SE: What are the big mask challenges going forward?
Fujimura: There are still many. EUV pellicles, affordable defect-free EUV mask blanks, high- NA EUV, and actinic or e-beam-based mask inspection — both in the mask shop and in the wafer shop for requalification — are all important areas for advancement. Now, the need to adopt curvilinear mask shapes has been widely acknowledged. Data processing, including compact and lossless data representation that is fast to write and read, is an important challenge. Optical proximity correction (OPC) and inverse lithography technology (ILT), which are needed to produce these curvilinear mask shapes to maximize wafer performance, need to run fast enough to be practical.
SE: What are the challenges in developing curvilinear shapes on masks?

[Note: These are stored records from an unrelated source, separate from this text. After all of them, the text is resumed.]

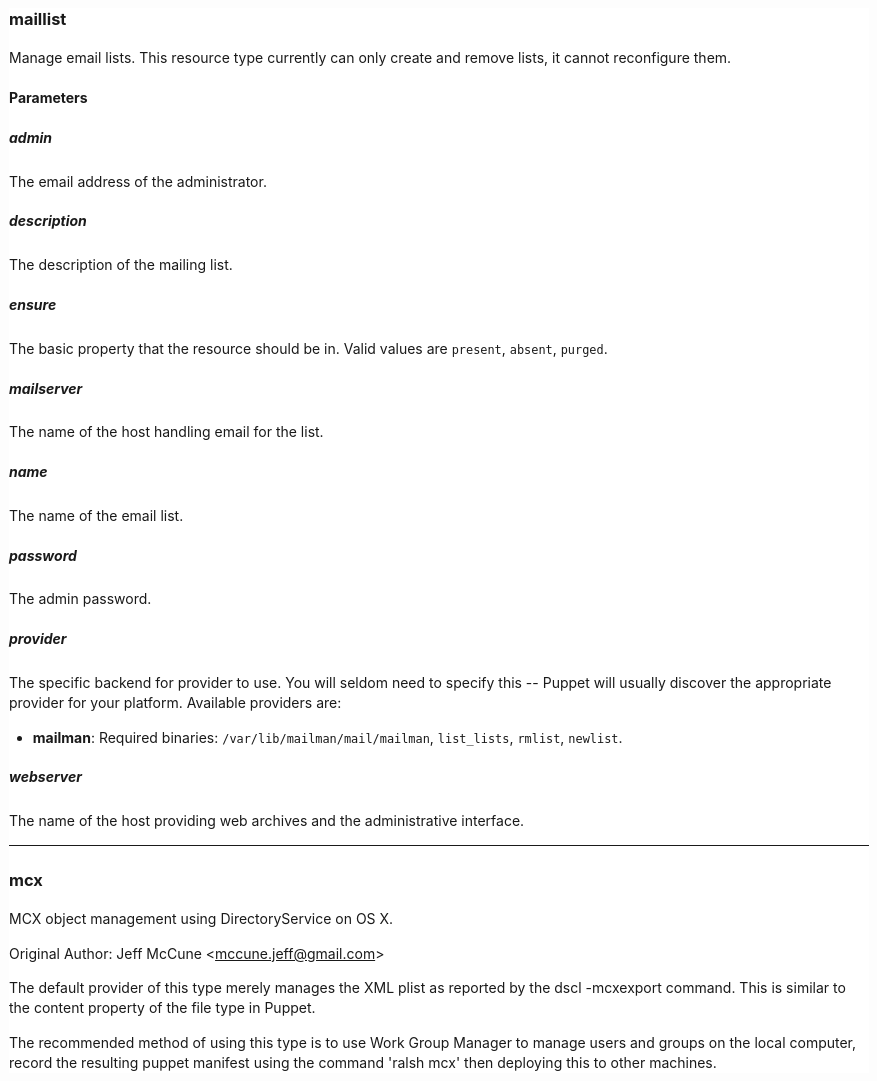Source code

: ### maillist

<p>Manage email lists.  This resource type currently can only create
and remove lists, it cannot reconfigure them.</p>

#### Parameters


##### admin

<p>The email address of the administrator.</p>


##### description

<p>The description of the mailing list.</p>


##### ensure

<p>The basic property that the resource should be in.  Valid values are <code>present</code>, <code>absent</code>, <code>purged</code>.</p>


##### mailserver

<p>The name of the host handling email for the list.</p>


##### name

<p>The name of the email list.</p>


##### password

<p>The admin password.</p>


##### provider

<p>The specific backend for provider to use. You will
seldom need to specify this -- Puppet will usually discover the
appropriate provider for your platform.  Available providers are:</p>
<ul>
<li><strong>mailman</strong>:   Required binaries: <code>/var/lib/mailman/mail/mailman</code>, <code>list_lists</code>, <code>rmlist</code>, <code>newlist</code>.</li>
</ul>


##### webserver

<p>The name of the host providing web archives and the administrative interface.</p>



<hr />

### mcx

<p>MCX object management using DirectoryService on OS X.</p>
<p>Original Author: Jeff McCune &lt;<a href="mailto:mccune.jeff&#64;gmail.com">mccune.jeff&#64;gmail.com</a>&gt;</p>
<p>The default provider of this type merely manages the XML plist as
reported by the dscl -mcxexport command.  This is similar to the
content property of the file type in Puppet.</p>
<p>The recommended method of using this type is to use Work Group Manager
to manage users and groups on the local computer, record the resulting
puppet manifest using the command 'ralsh mcx' then deploying this
to other machines.</p>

Fujimura: There are two issues. Without multi-beam mask writers, producing masks with curvilinear shapes can be too expensive or may practically take too long to write. Second, controlling the mask variation is challenging. Once again, the reason you want curvilinear shapes on the mask is because wafer quality improves substantially. That is even more important for EUV than in 193nm immersion lithography. EUV masks are reflective. So, there is also a 6-degree incidence angle on EUV masks. And that creates more desire to have curvilinear shapes or SRAFs. They don’t print on wafer. They are printed on the mask in order to help decrease process variation on the wafer.
SE: What about ILT?
Fujimura: ILT is an advanced form of OPC that computes the desired mask shapes in order to maximize the quality of wafer lithography. Studies have shown that ILT — in particular, unconstrained curvilinear ILT — can produce the best results in terms of resilience to manufacturing variation. D2S and Micron recently presented a paper on the benefits of full-chip, curvilinear stitchless ILT with mask-wafer co-optimization for memory applications. This approach enabled more than a 2X improvement in process windows.
SE: Will AI play a big role in mask making?
Fujimura: Yes. In particular, with deep learning, the gap between a promising prototype and a production-level inference engine is very wide. While there was quite a bit of initial excitement over deep learning, the world still has not seen very much in production adoption of deep learning. A large amount of this comes from the need for data. In semiconductor manufacturing, data security is extremely important. So while a given manufacturer would have plenty of data of its own kind, a vendor of any given tool, whether software or equipment, has a difficult time getting enough customer data. Even for a manufacturer, creating new data — say, a SEM picture of a defect — can be difficult and time-consuming. Yet deep learning programming is programming with data, instead of writing new code. If a deep learning programmer wants to improve the success rate of an inference engine from 92% to 95%, that programmer needs to analyze the engine to see what types of data it needs to be additionally trained to make that improvement, then acquire many instances of that type of data, and then iterate. The only way this can be done efficiently and effectively is to have digital twins, a simulated environment that generates data instead of relying only on physical real sample data. Getting to 80% success rate can be done with thousands of collected real data. But getting to 95% success rate requires digital twins. It is the lack of this understanding that is preventing production deployment of deep learning in many potential areas. It is clear to me that many of the tedious and error-prone processes can benefit from deep learning. And it is also clear to me that acceleration of many computing tasks using deep learning will benefit the deployment of new software capabilities in the mask shop.